### Reading text
——————————
People v. Wallace, 201 Ill. App. 3d 943 (1990)

Aug. 23, 1990 · Illinois Appellate Court · No. 2-88-1086
201 Ill. App. 3d 943

THE PEOPLE OF THE STATE OF ILLINOIS, Respondent-Appellee, v. WILLIAM WALLACE, Petitioner-Appellant.

Second District

No. 2-88-1086

Opinion filed August 23, 1990.

*946G. Joseph Weller and Kim M. DeWitt, both of State Appellate Defender’s Office, of Elgin, for appellant.

Fred L. Foreman, State’s Attorney, of Waukegan (William L. Browers and Cynthia N. Schneider, both of State’s Attorneys Appellate Prosecutor’s Office, of counsel), for the People.

JUSTICE DUNN

delivered the opinion of the court:

Defendant, William Wallace, appeals from an order of the circuit court of Lake County dismissing his amended petition for post-conviction relief. On appeal, defendant argues that this order should be reversed because he received ineffective assistance of counsel during the post-conviction proceedings. We affirm.

In October 1984, defendant was convicted of aggravated criminal sexual assault (Ill. Rev. Stat. 1989, ch. 38, par. 12 — 14). He was originally sentenced to a 20-year term of imprisonment. This court affirmed defendant’s conviction on direct appeal but remanded the cause for resentencing. (See People v. Wallace (1986), 145 Ill. App. 3d 247.) Upon remand, the trial court sentenced him to a 12-year term of imprisonment, and this court affirmed the sentence on appeal. See People v. Wallace (1988), 170 Ill. App. 3d 329.
——————————
### Problems to solve
(A) Reproduce the court opinion from "People v. Wallace, 201" to "WILLIAM WALLACE, Petitioner-Appellant.".
(B) Answer these questions using the court opinion.
(i) Which court dismissed the defendant's amended petition for post-conviction relief?
(ii) What prison term was the defendant originally sentenced to?
(iii) On what date was the opinion filed?
——————————
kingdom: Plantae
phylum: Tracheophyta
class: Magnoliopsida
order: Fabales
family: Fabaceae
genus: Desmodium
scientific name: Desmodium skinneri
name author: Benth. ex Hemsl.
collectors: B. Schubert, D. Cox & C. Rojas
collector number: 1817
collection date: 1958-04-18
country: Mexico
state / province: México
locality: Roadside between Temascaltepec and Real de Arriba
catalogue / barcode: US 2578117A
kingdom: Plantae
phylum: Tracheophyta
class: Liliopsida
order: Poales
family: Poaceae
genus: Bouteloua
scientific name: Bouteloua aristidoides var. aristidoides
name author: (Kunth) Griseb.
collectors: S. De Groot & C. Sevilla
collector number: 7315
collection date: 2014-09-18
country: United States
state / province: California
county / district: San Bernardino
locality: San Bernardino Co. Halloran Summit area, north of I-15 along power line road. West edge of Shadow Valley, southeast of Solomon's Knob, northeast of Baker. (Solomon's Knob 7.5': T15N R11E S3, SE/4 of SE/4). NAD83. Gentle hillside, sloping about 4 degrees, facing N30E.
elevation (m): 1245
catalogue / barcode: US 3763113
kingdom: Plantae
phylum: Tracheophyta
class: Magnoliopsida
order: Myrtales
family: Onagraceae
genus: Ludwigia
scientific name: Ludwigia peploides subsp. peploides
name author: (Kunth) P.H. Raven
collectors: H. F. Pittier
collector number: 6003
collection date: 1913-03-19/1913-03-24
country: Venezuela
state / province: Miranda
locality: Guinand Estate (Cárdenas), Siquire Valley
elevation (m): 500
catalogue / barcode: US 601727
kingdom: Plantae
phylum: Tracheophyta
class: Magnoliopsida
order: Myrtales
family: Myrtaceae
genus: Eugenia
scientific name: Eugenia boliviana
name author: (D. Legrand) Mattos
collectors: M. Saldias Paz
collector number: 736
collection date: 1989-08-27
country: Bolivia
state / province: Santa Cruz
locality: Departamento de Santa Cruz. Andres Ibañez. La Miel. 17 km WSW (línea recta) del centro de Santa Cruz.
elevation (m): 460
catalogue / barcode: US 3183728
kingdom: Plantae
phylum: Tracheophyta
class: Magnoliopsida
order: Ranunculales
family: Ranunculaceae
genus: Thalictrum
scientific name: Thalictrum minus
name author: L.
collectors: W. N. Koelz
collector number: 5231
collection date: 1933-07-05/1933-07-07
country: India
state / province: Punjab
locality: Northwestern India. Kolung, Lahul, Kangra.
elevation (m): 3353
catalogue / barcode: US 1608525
——————————
### Worked solutions
(A)
People v. Wallace, 201 Ill. App. 3d 943 (1990)

Aug. 23, 1990 · Illinois Appellate Court · No. 2-88-1086
201 Ill. App. 3d 943

THE PEOPLE OF THE STATE OF ILLINOIS, Respondent-Appellee, v. WILLIAM WALLACE, Petitioner-Appellant.

(B)
(i) The circuit court of Lake County
(ii) A 20-year term of imprisonment
(iii) August 23, 1990